Das Ziel der beiden Frauen wurde übrigens erreicht: Man soll die WC-Türen nicht auf Anhieb finden. Diese Wand ist aber längst nicht die Einzige, die Domik bemalt hat. Durch das ganze Sgraffitohaus am Retzer Hautplatz zieht sich ihre Handschrift. Sie beginnt dezent im Erdgeschoss, ist in den Hotelzimmern zu finden und entlädt sich im Dachgeschoss.

Zwei Frauen stoßen mit Cocktails an, im Hintergrund eine bunte Wandmalerei einer Frau mit blauer Sonnenbrille.

Mit einem Espresso-Martini lässt es sich in der Beccis RoofTop gut leben: Das finden auch Künstlerin Dominika Köck und Gastronomin Rebecca Freitag.

Erst im August hat die Künstlerin eine weitere Wand bemalt. Sie war grau, ein Fernseher und zwei Bilder hingen dort. "Ich hab gesagt: Wir brauchen da was. Ein Woche später hab' ich gemalt." Das Lokal war voll, die Gäste blickten fasziniert zu, wie eine Frau mit einem Espresso-Martini Pinselstrich für Pinselstrich entstand. "Ich hab' sogar Applaus bekommen", freut sich die Künstlerin.

"Das Weibliche, Schöne  und Starke von uns Frauen soll präsent sein."

von Domik

Künstlerin

"Es ist einfach beruhigend, wenn man ihr zuschaut.
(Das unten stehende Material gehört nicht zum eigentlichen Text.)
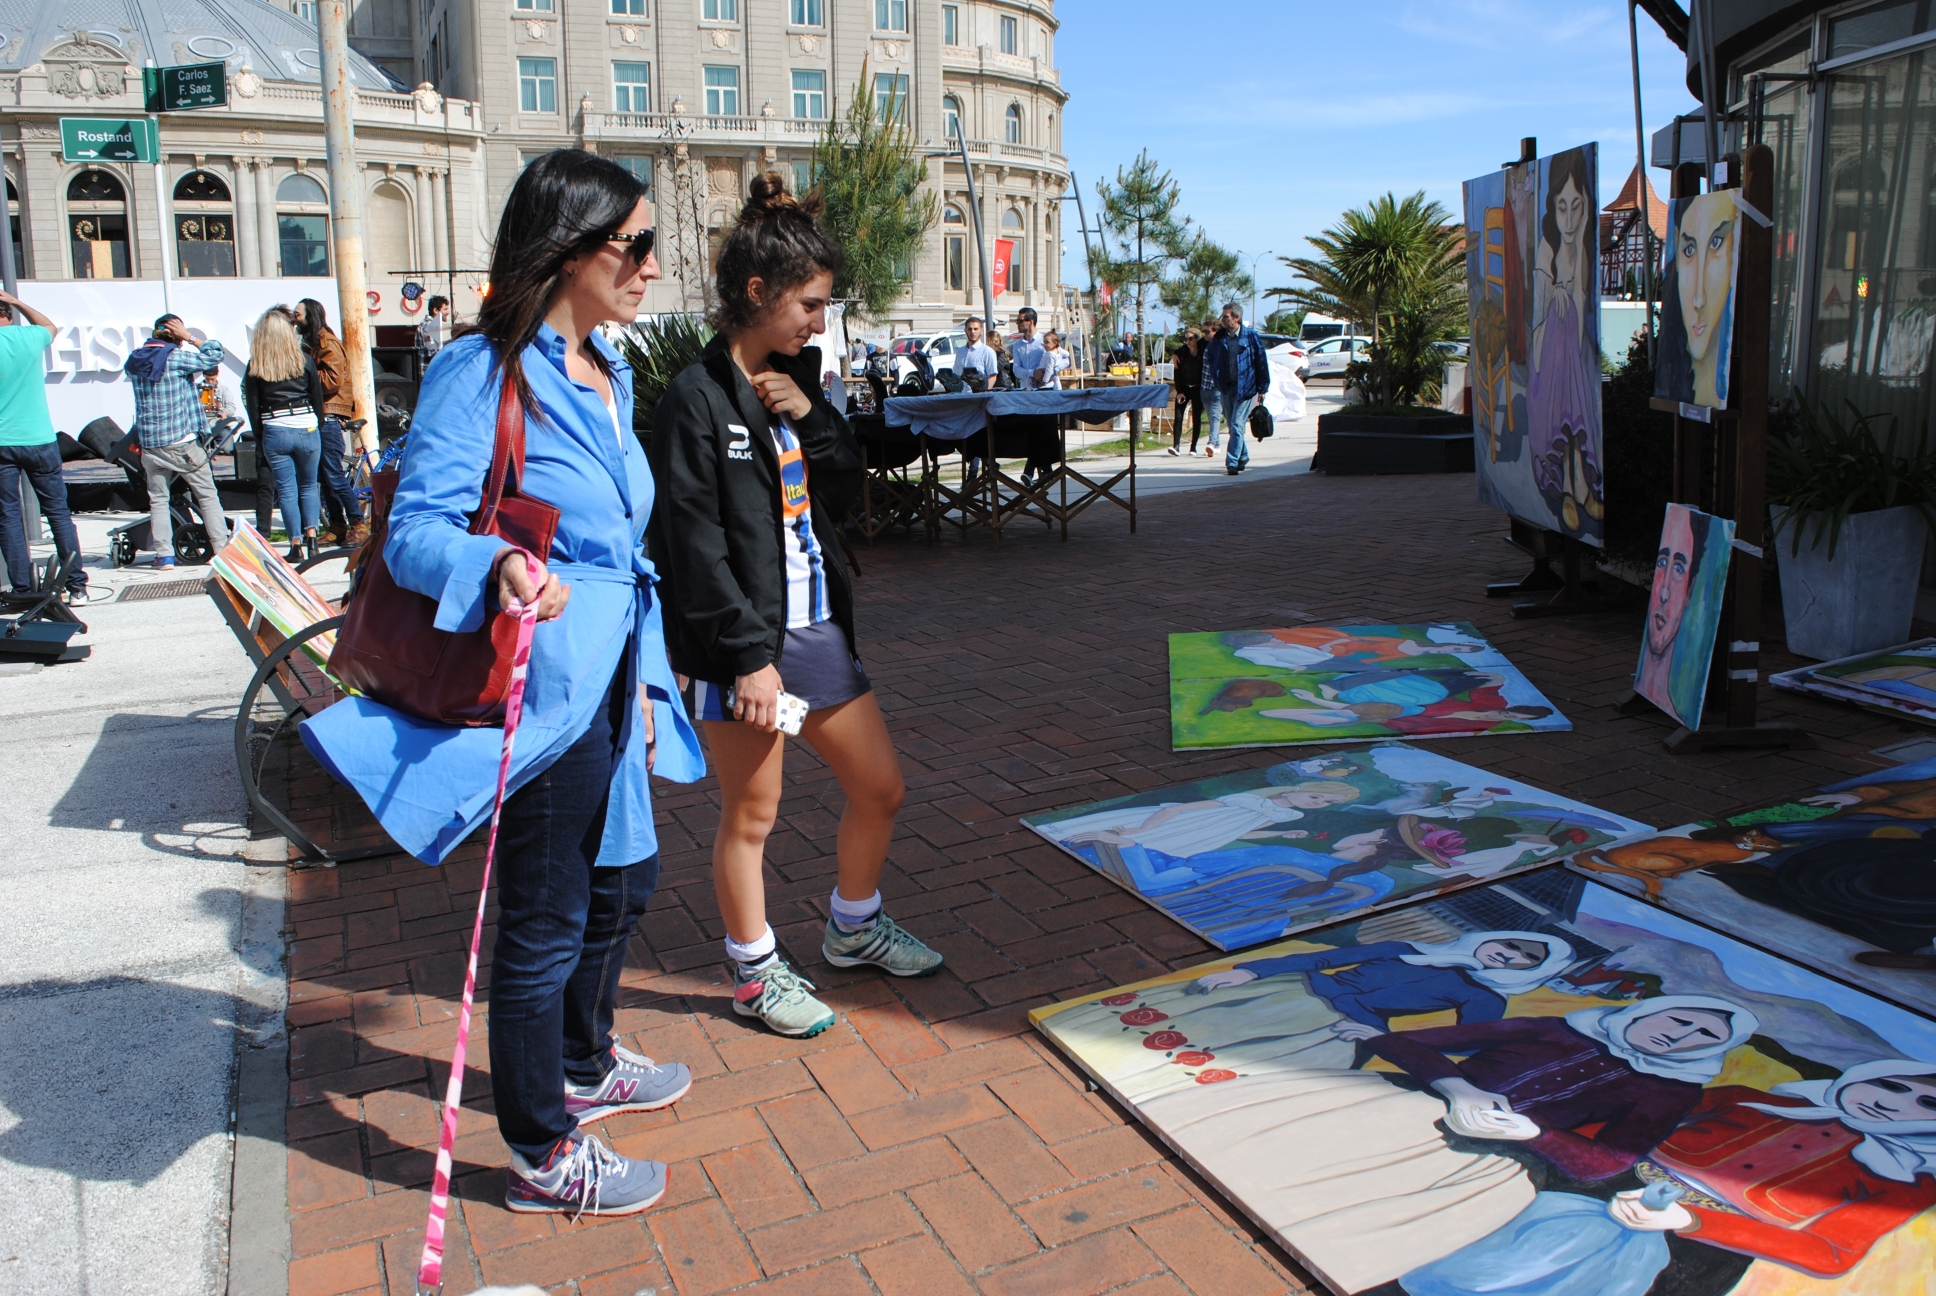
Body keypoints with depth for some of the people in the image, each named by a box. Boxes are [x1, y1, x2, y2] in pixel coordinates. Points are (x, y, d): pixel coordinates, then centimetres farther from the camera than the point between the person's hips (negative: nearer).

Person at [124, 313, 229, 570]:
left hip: (149, 443, 4)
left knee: (158, 499, 9)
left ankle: (164, 555, 4)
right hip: (182, 442, -4)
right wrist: (189, 338, -1)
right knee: (207, 495, 6)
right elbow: (214, 355, -6)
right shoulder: (176, 358, -10)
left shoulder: (134, 361, 5)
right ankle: (222, 548, 5)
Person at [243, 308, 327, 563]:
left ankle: (297, 546, 5)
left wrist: (260, 440, 9)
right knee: (309, 486, 14)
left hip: (274, 433, 0)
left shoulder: (255, 367, -1)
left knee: (286, 491, 5)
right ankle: (311, 537, 4)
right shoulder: (304, 361, -1)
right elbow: (318, 399, 3)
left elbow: (252, 407, 1)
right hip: (307, 430, 1)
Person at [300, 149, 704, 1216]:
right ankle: (542, 1156, 26)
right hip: (544, 689, -9)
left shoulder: (607, 373, 10)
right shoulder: (482, 371, -16)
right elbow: (415, 532, -21)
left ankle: (583, 1065, 48)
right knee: (546, 918, 5)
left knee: (621, 879, 23)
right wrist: (499, 567, -42)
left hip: (611, 683, 9)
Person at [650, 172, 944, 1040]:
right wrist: (750, 654, -18)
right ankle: (756, 975, 27)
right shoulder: (699, 398, -13)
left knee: (880, 789, 14)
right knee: (751, 815, 7)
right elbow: (695, 544, -16)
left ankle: (854, 928, 38)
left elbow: (845, 495, 11)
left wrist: (811, 416, -5)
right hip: (742, 643, -7)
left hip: (817, 627, 8)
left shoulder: (795, 381, 10)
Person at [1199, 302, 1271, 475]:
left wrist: (1262, 388, -3)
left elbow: (1261, 362, -2)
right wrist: (1216, 380, 3)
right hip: (1225, 388, 5)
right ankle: (1243, 456, 29)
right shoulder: (1219, 337, 5)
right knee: (1232, 426, 11)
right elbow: (1210, 359, 15)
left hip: (1244, 387, -4)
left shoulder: (1251, 336, -5)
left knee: (1237, 426, -10)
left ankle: (1232, 462, -9)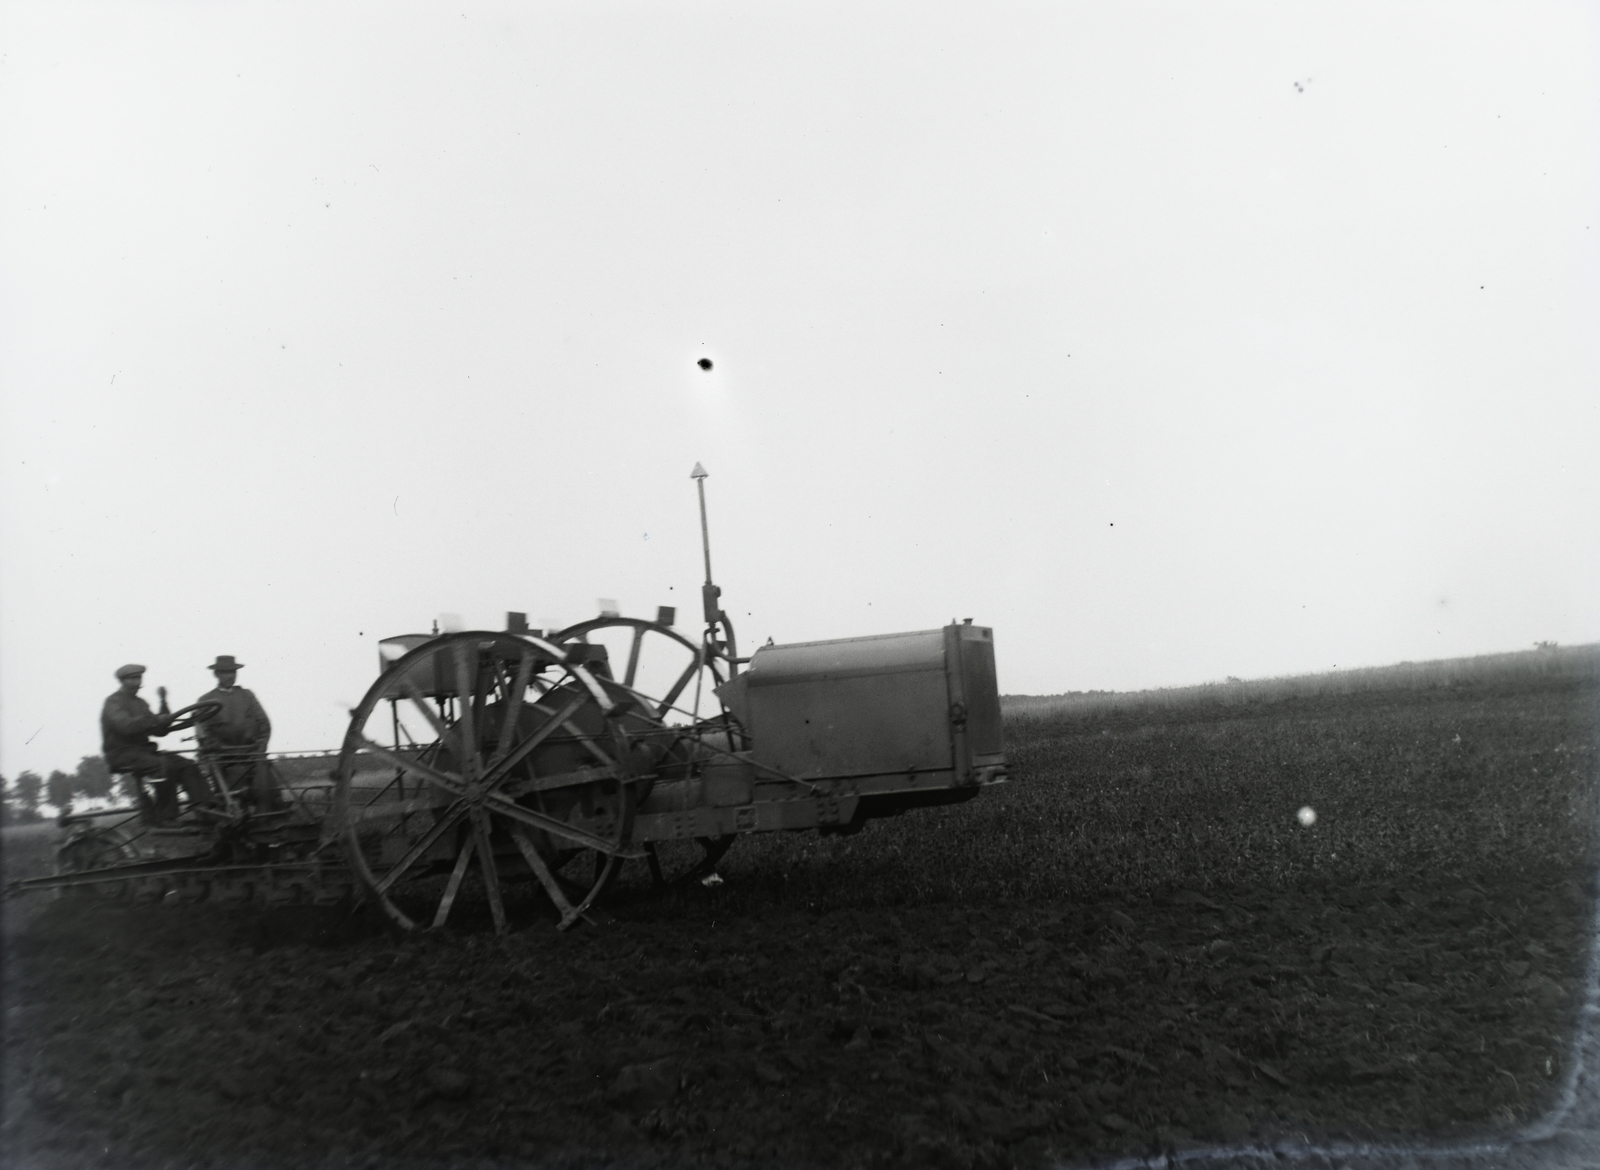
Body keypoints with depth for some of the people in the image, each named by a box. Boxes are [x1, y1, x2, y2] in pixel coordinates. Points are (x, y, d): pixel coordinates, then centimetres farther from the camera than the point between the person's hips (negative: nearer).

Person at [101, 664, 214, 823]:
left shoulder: (140, 703, 21)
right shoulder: (113, 703, -4)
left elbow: (159, 730, 11)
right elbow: (127, 726, -25)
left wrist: (164, 703, 3)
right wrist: (156, 719, -25)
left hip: (143, 750, 8)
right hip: (122, 754, -8)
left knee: (187, 765, -14)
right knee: (165, 766, -32)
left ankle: (205, 807, -23)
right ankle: (166, 818, -27)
Sie scheint kein Konzept zu haben und dann wird es ein tolles Bild", ist Freitag nach wie vor beeindruckt. Angst vor großen Flächen hat Domik nicht. "Wenn ich's auf einer kleinen Fläche malen kann, dann geht auch die Wand", sagt sie schmunzelnd. Bereits als Kind hat sie immer gemalt, besuchte eine Kunstschule in Polen und ging nach Österreich. "Ich habe zehn Jahre keine Kunst gemacht", erzählt sie. Kreativ war sie in dieser Pause immer. Vor sechs Jahren hat sie wieder zu malen begonnen, weil ihr etwas fehlte. Was war das erste Motiv? "Ein Hubschrauber", erzählt sie lachend.

Ein historisches Gebäude mit kunstvoll verzierten Fassaden und mehreren Fenstern, davor parken Autos auf Kopfsteinpflaster.

Das Sgraffitohaus am Retzer Hauptplatz fällt durch die besondere Sgraffitotechnik auf. Die Kunst setzt sich nun auch im Inneren des Gebäudes fort. 

Sie malt zwar alles, spezialisierte sich aber auf die Frauenmotive. "Das Weibliche, Schöne und Starke von uns Frauen soll präsent sein", beschreibt die Künstlerin, was sie antreibt. Weil sie stets aus einer Emotion heraus male, gehe sie auch nicht weg, bevor ein Werk nicht fertig ist. "Es geht um die Emotion, die ist morgen so nicht mehr da und dann wird das Bild anders."

Künstlerin fand zweites Zuhause in der Weinstadt

Dominika Köck ist froh, dass sie in Retz so gut aufgenommen worden ist. "Es ist mein zweites Zuhause geworden", strahlt die Künstlerin. Viele Gäste würden ihr schreiben, nachdem sie in Beccis RoofTop waren. Viele möchten sich etwas mitnehmen, um eine Verbindung zu haben. "Schau, bei uns hat sie schon eine Wand bemalt", zeigt eine Stammkundin stolz ein Foto von einem von Domiks Werken her.

Ein Wandgemälde mit einer Frau, verziert mit Schmetterlingen und goldenen Akzenten, schmückt einen Raum mit Tischen.

Gemalt, ganz ohne Vorlage aber mit viel Emotion: Domik gestaltete auch diese Wand. 

"Becci und ich sind uns so ähnlich, wir haben vor nichts Angst", weiß Köck, warum die beiden Frauen so zusammengeschweißt sind. Freitag, die mit ihrer Familie in Watzelsdorf lebt, war fast 20 Jahre im Verkauf, später in der Buchhaltung. Nebenbei hat sie immer in der Gastronomie gearbeitet. Dann ergab sich die Möglichkeit, die Rooftop-Bar im Sgraffitohaus zu übernehmen. So wagte sie den Schritt in die Selbstständigkeit. "Es ist nicht wie ein Lokal, es ist wie ein Wohnzimmer. Das ist auch Domik zu verdanken."